Australia’s second-in-charge shared that the country is watching China closely, especially its recent step of having the Solomon Islands sign a sweeping security agreement, a move that heightens near-peer competition. “China has had a presence in the Pacific for a long time,” Marles stated. “We understand that, and we understand that the countries in the Pacific have a right to make their own choices about the relationships that they enter into. That said, the security agreement between the Solomon Islands and China really was a step further down the path of strategic competition.”
He noted that “both China and the Solomon Islands have made it clear that we will not be seeing a Chinese military base established in the Solomon Islands,” an assurance that Australia welcomes from both countries.
“We would also note that if that were to occur, that very much changes the national security framework for Australia,” Marles emphasized. “Going forward, the countries of the Pacific are going to seek to make their relationships with a whole range of countries.
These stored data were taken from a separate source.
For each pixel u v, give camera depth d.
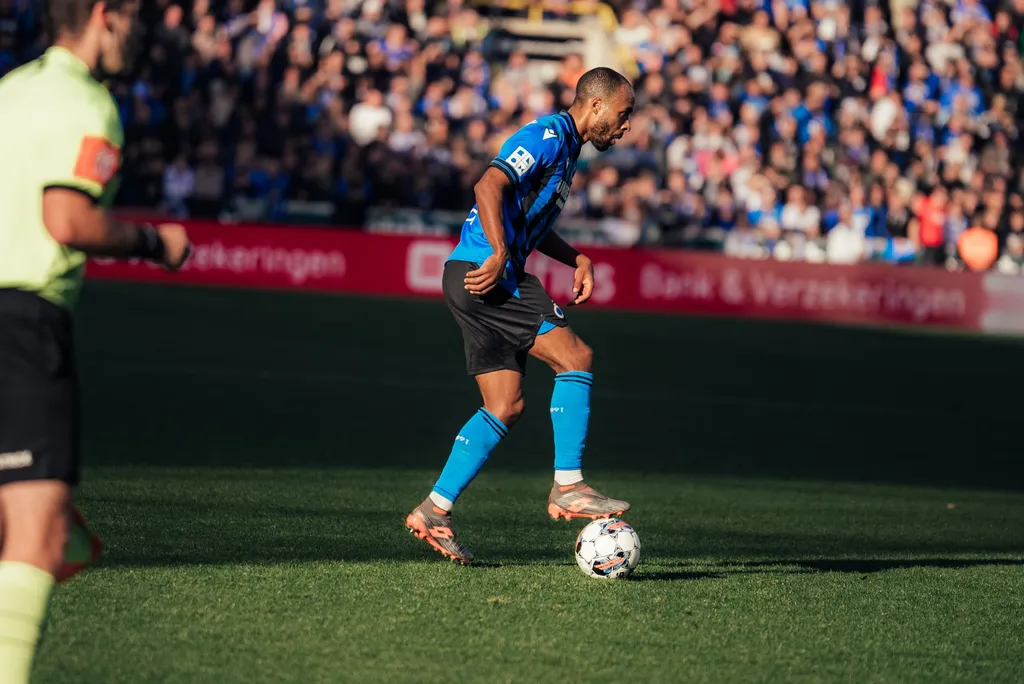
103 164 9.75
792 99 71.50
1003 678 13.36
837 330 60.28
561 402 17.06
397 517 20.59
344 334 48.50
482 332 17.08
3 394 9.66
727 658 13.41
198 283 59.03
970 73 77.69
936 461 32.66
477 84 69.00
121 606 14.04
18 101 9.87
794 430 36.03
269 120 63.41
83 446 26.06
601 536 16.64
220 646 12.81
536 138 16.70
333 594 15.09
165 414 31.03
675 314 61.66
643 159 67.75
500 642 13.48
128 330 45.62
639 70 75.19
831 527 22.61
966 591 17.39
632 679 12.48
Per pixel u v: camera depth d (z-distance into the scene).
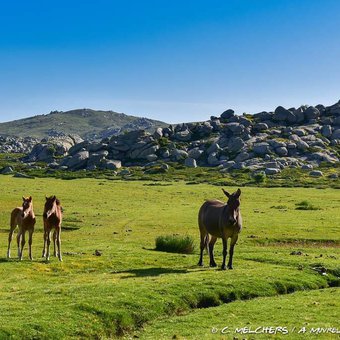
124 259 28.69
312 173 132.00
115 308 17.75
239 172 138.88
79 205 67.31
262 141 175.62
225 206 25.36
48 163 183.00
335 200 76.00
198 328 16.50
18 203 67.12
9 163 188.88
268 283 22.48
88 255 29.72
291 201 74.75
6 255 29.62
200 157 170.38
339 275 25.62
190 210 62.03
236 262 28.75
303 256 30.70
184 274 24.06
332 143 178.00
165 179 124.12
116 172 148.12
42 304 17.83
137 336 16.20
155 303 18.73
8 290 21.12
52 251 31.45
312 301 19.84
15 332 14.93
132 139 185.25
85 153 172.88
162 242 33.97
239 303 19.83
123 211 60.72
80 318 16.61
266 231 44.94
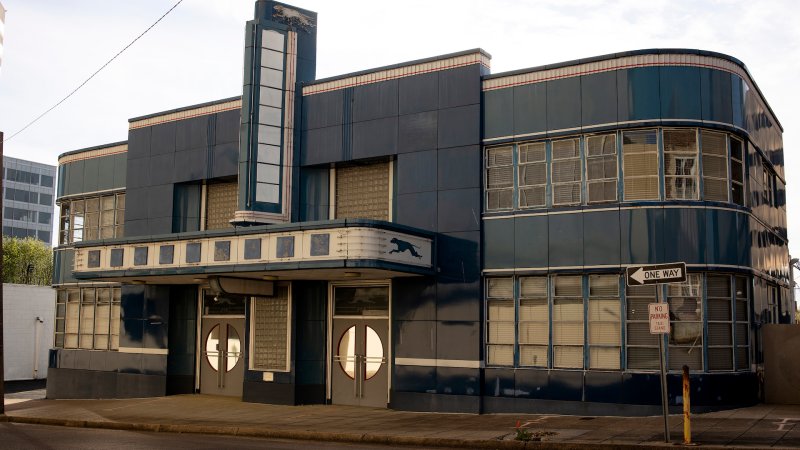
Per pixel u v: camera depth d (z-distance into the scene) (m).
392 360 19.47
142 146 24.73
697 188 17.02
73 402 23.61
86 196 26.91
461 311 18.52
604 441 13.24
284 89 21.12
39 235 116.31
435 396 18.58
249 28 21.00
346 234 17.19
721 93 17.36
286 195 20.77
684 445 12.38
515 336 18.02
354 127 20.42
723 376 16.61
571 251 17.58
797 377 17.78
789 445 12.25
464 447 14.00
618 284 17.12
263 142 20.62
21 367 37.22
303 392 20.38
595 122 17.53
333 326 20.59
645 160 17.16
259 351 21.03
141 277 21.11
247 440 15.39
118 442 15.05
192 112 23.61
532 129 18.22
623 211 17.16
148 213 24.20
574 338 17.44
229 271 18.78
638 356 16.81
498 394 18.02
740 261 17.16
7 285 36.84
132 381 24.11
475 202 18.61
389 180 20.23
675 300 16.80
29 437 16.17
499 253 18.34
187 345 23.59
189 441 15.16
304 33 22.09
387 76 20.12
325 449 13.80
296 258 17.77
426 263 18.58
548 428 15.15
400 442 14.60
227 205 23.16
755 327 17.84
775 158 22.27
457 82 19.16
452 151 19.03
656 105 17.09
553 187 18.00
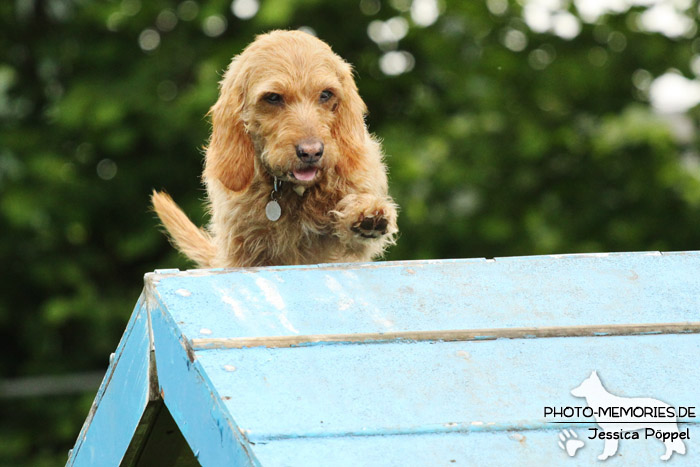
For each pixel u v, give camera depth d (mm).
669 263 5699
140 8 17719
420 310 5129
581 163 17766
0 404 17312
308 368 4613
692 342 4938
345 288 5309
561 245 16750
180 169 18016
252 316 4992
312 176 6855
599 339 4938
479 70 17953
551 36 18375
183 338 4766
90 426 6055
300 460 4031
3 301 17734
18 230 17156
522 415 4371
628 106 17438
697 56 18297
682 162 18312
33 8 18125
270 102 7016
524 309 5180
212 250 8086
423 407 4391
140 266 18359
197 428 4594
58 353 17906
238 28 18000
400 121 18359
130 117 17031
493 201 17234
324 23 18188
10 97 17766
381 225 6777
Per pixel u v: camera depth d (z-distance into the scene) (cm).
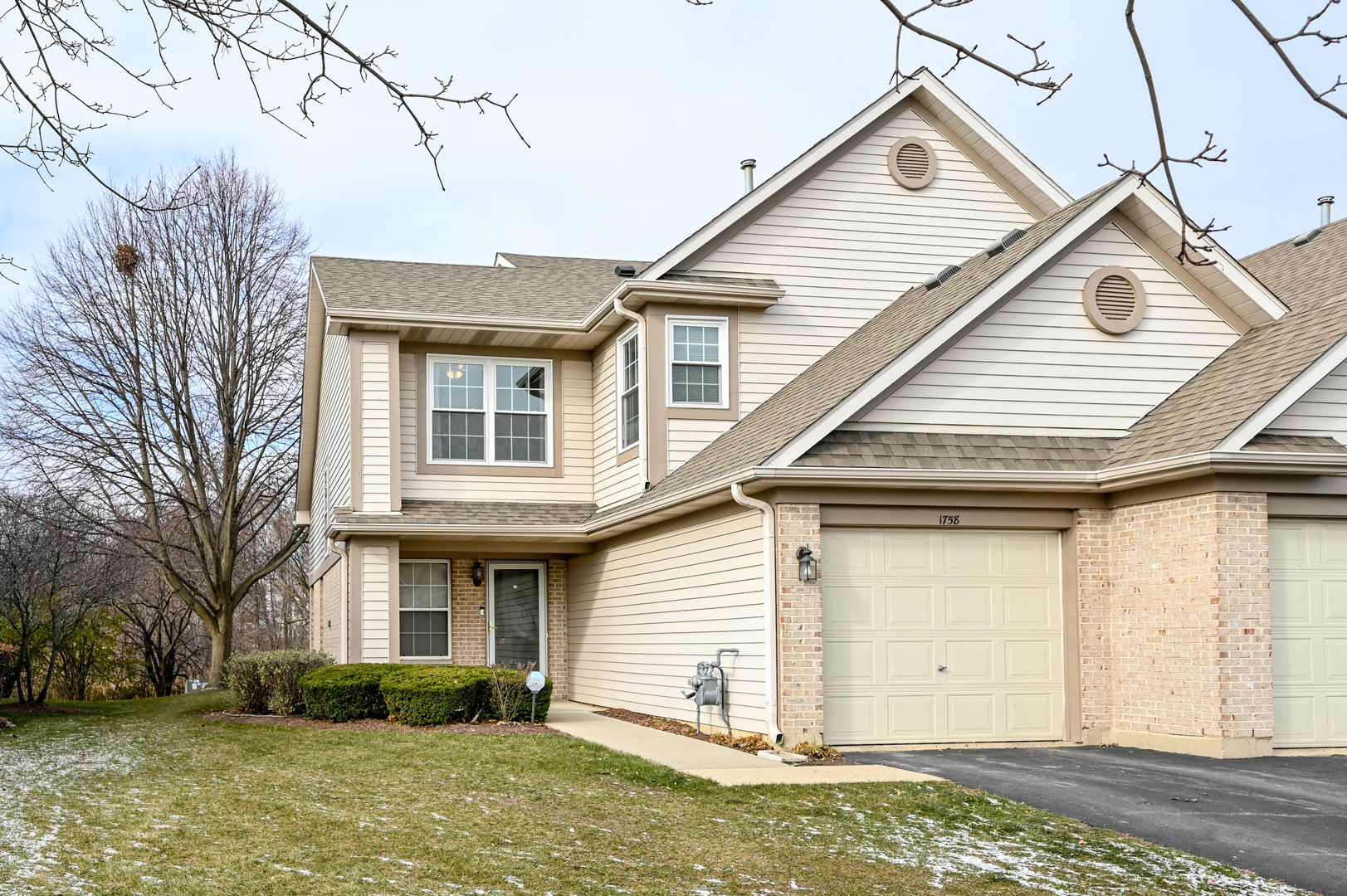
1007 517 1373
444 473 1964
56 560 2342
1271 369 1318
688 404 1758
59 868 745
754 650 1362
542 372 2038
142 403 2942
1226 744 1209
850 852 833
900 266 1855
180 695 2689
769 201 1811
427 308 1900
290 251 3039
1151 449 1323
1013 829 903
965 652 1368
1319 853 831
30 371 2912
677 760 1220
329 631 2450
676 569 1630
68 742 1470
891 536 1362
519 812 950
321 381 2522
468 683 1578
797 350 1803
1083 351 1445
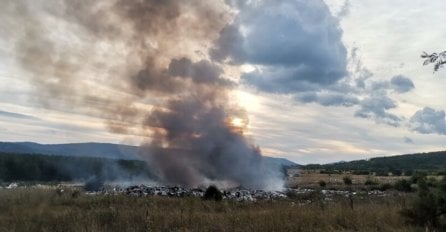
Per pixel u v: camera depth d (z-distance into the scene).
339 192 33.84
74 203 21.84
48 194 24.00
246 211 18.00
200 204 20.81
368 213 15.12
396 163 109.88
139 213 15.74
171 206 20.06
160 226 13.48
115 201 22.05
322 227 13.52
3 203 19.66
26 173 56.03
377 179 56.50
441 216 13.95
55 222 14.21
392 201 20.80
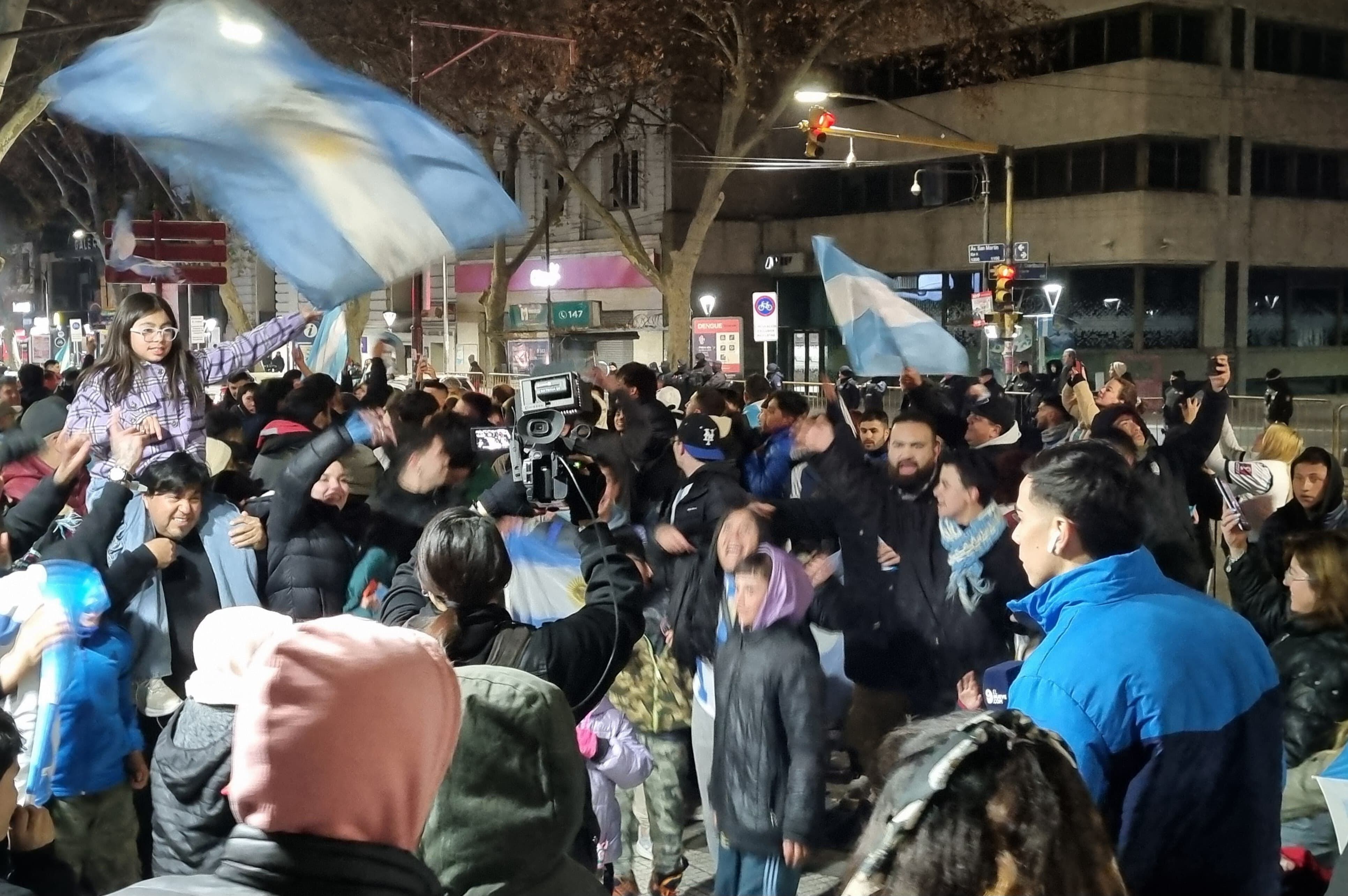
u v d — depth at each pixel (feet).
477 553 10.21
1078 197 120.57
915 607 17.07
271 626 10.34
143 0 60.29
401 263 14.57
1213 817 8.04
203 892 5.61
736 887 14.39
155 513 14.28
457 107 93.71
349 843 5.63
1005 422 24.07
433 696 5.97
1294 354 127.95
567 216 147.43
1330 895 7.21
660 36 91.09
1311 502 18.97
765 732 14.08
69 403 26.53
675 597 16.57
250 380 36.88
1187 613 8.41
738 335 93.50
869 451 26.03
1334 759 11.13
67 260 184.85
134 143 14.19
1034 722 6.73
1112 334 120.78
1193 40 119.14
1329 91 127.03
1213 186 120.78
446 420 17.20
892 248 132.26
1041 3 120.26
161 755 10.31
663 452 22.89
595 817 12.76
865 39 101.55
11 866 11.48
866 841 6.03
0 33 34.47
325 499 16.20
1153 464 19.81
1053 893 5.54
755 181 139.33
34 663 12.19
What is important from the perspective of Australia, and working with the United States, it is that we are earning the right to be the natural partner of choice for the countries in the Pacific.”
The deputy prime minister was buoyed by the U.S. meetings this week and the allies’ steadfast partnership, stating that “as an incoming government, our starting point was to affirm the importance of the alliance in Australia’s world view and importance in our national security,” Marles stated. “The global rules-based order is under pressure now in a significant way as we’ve perhaps seen since the end of the second world war, and in this moment to have a sense of shared mission and to be projecting forward with a sense of team is really important. That is part of what we’ve been seeking to express with the U.S. government. And we’ve really felt that reciprocated in all of the meetings we’ve had [with the secretary of defense, the national security advisor and senior members of the SASC] is a real sense of shared mission in the moment between Australia and the United States.”
In addition, the Quad agreement with India, Australia, Japan and the United States will help provide stability. “The Quad agreement is four like-minded countries engaged in the Indo-Pacific, who support a global rules-based order and who seek to promote the prosperity that the global rules-based order underpins for democracies,” Deputy Prime Minister Marles stated. “Its agenda is around how we can work together to encourage prosperity in the region. Initiatives, for example, around maritime domain awareness in terms of deterring illegal fishing. When you think about the countries in the Pacific, for example, their exclusive economic zones are one of their main assets.”
He added that the Albanese government “thinks it is a really important development. We are committed to it, and the other countries that are part of it share that commitment. In the last seven weeks, since we’ve come to power, I’ve now done a visit to every one of the Quad members.”